NHSScotland Confidential Alert Line
Six-month review (1 February 2017 - 31 July 2017)
We are pleased to provide NHSScotland with the final six-month review as part of our contract to operate the NHSScotland Confidential Alert Line. As part of this evaluation we will also provide NHSScotland with a summary report on information sent to the NHS Scotland Health Boards in relation to both whistleblowing and bullying cases that have been raised via the Alert Line.
Advice line overview
In the above review period we were contacted by 20 individuals who self-identified that they work for NHSScotland. This is a slight increase in calls compared to the previous six-month reporting period (there were 18 calls between 1 August 2016 and 31 January 2017).
17 of these 20 cases involved a public interest or whistleblowing concern, namely one in which the interests of others, colleagues, the public or the organisation itself were at risk. 3 cases related to private matters, namely where the issue involved an employment, HR issue or was a patient complaint about an issue affecting only the patient.
We have included data from our last six-month report for comparative purposes.
When providing advice it is not a requirement that the caller provide the name of their employer to PCaW advice line staff.
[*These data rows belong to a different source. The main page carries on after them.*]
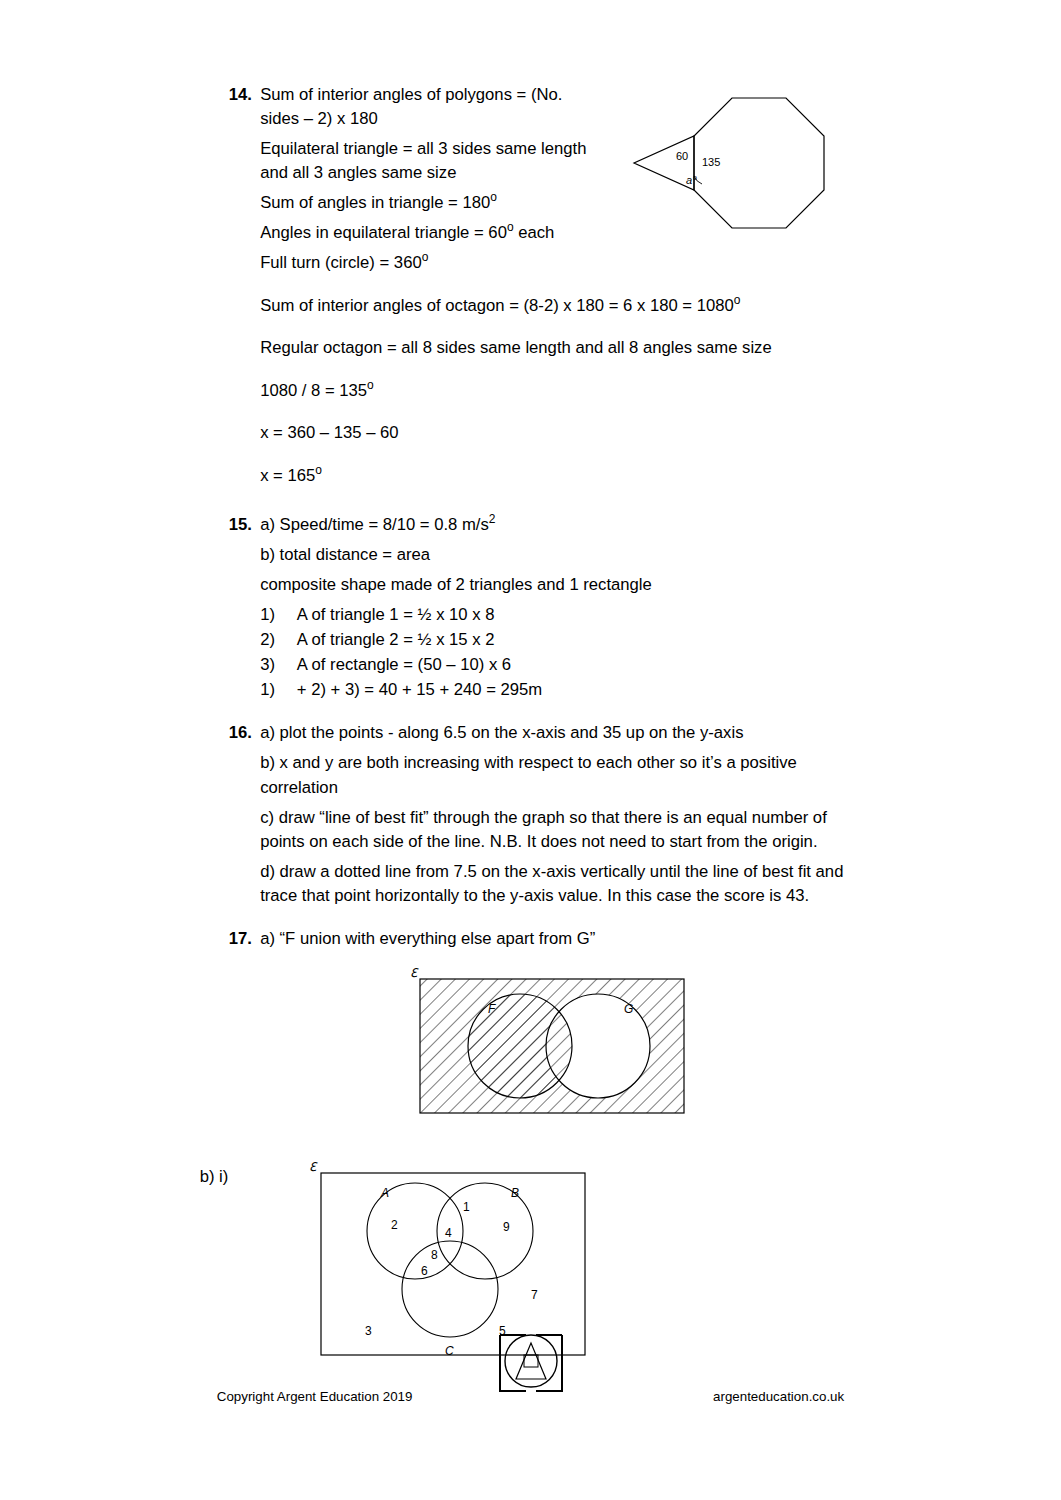14.
60 135 a o
Sum of interior angles of polygons = (No. sides – 2) x 180
Equilateral triangle = all 3 sides same length and all 3 angles same size
Sum of angles in triangle = 180o
Angles in equilateral triangle = 60o each
Full turn (circle) = 360o
Sum of interior angles of octagon = (8-2) x 180 = 6 x 180 = 1080o
Regular octagon = all 8 sides same length and all 8 angles same size
1080 / 8 = 135o
x = 360 – 135 – 60
x = 165o
15.
a) Speed/time = 8/10 = 0.8 m/s2
b) total distance = area
composite shape made of 2 triangles and 1 rectangle
1) A of triangle 1 = ½ x 10 x 8
2) A of triangle 2 = ½ x 15 x 2
3) A of rectangle = (50 – 10) x 6
1)+ 2) + 3) = 40 + 15 + 240 = 295m
16.
a) plot the points - along 6.5 on the x-axis and 35 up on the y-axis
b) x and y are both increasing with respect to each other so it’s a positive correlation
c) draw “line of best fit” through the graph so that there is an equal number of points on each side of the line. N.B. It does not need to start from the origin.
d) draw a dotted line from 7.5 on the x-axis vertically until the line of best fit and trace that point horizontally to the y-axis value. In this case the score is 43.
17.
a) “F union with everything else apart from G”
ℇ F G
b) i)
ℇ A B C 2 1 9 4 8 6 7 3 5
Copyright Argent Education 2019
argenteducation.co.uk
The starting point for our advisers will be what the concern is; to identify the risk; what may be preventing the individual from raising the concern; and, to assist or advise them in how best to raise the concern. The caller may not wish to provide the name of their employer. With this in mind when contacting us, staff may:
- Provide their name only
- Identify themselves as working for NHSScotland with or without their name
- Not provide any information as to their identity or their employer
Out of the 17 public interest cases 13 provided us with their name and/or contact details, though this is not a prerequisite for seeking advice from PCaW. As is the case on the PCaW advice line generally, callers may choose to remain anonymous and/or not to leave contact information. In some cases this may be because the individual has contacted us with a very specific query that we were able to deal with in the initial call. In these cases there is no case work element and the individual may feel that it is not necessary to leave their name and/or contact information. In cases where the individual is satisfied with the advice they have been given and is content to leave things there, they will always be informed of the name of their adviser and their ability to call back should they need further advice at a later date.
Job position of the caller
We have provided data on the roles of the callers to the Alert Line on Whistleblowing matters for both this six-month review period and the previous review period. These are as follows:
|1 August 2016 - 31 January 2017||1 February 2017 - 31 July 2017 (current review period)|
Consistent with previous reports, nurses were the largest group to seek advice from the NCAL in the review period and it should be noted that they are also the largest group of workers in NHSScotland. Overall, the percentages regarding the job position of the caller was consistent with the previous six-month report.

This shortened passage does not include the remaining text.